2. **Apply** the approved changes to `ROADMAP.md`: delete DROP items outright (git history is
the record — don't leave tombstones); annotate DO items with the decision + plan; annotate
ESCALATE items with the judge's lean so the brief isn't lost.
3. **Commit.** Present the proposed message and wait for confirmation (one approval covers
commit + push, per `how-i-work.md`). The message records the verdicts and the why for each
drop — that *is* the audit trail. No AI-attribution trailer.

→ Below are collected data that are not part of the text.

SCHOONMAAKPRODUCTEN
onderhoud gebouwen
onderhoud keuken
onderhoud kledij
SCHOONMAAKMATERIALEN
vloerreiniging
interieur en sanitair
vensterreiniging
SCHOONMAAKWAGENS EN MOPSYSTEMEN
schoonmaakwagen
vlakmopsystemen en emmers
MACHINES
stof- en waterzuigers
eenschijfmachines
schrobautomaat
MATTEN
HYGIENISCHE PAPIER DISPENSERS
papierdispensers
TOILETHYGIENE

4. **Report** what was dropped, what's queued as DO, and what's waiting on the owner as
ESCALATE.
## Rules
- Recommend-only. Never execute, build, or ship — your single write is the ROADMAP edit, after
approval.
- Never auto-recommend *doing* a HIGH-blast-radius item; route it to ESCALATE. When blast radius
is unclear, treat it as HIGH.
- Ground every argument in the investigator's findings. If the investigator can't read the code
or the item is too vague to investigate, say so and ESCALATE it rather than debating in a
vacuum.
- Don't read raw inbox items into the debate — nudge the owner to `/triage` first. ROADMAP is
the only input.
- Preserve the owner's judgment as the gate: propose verdicts, apply only on approval, and
surface anything consequential rather than deciding it.
- If blocked at any point, report exactly what blocked you — never fabricate a verdict.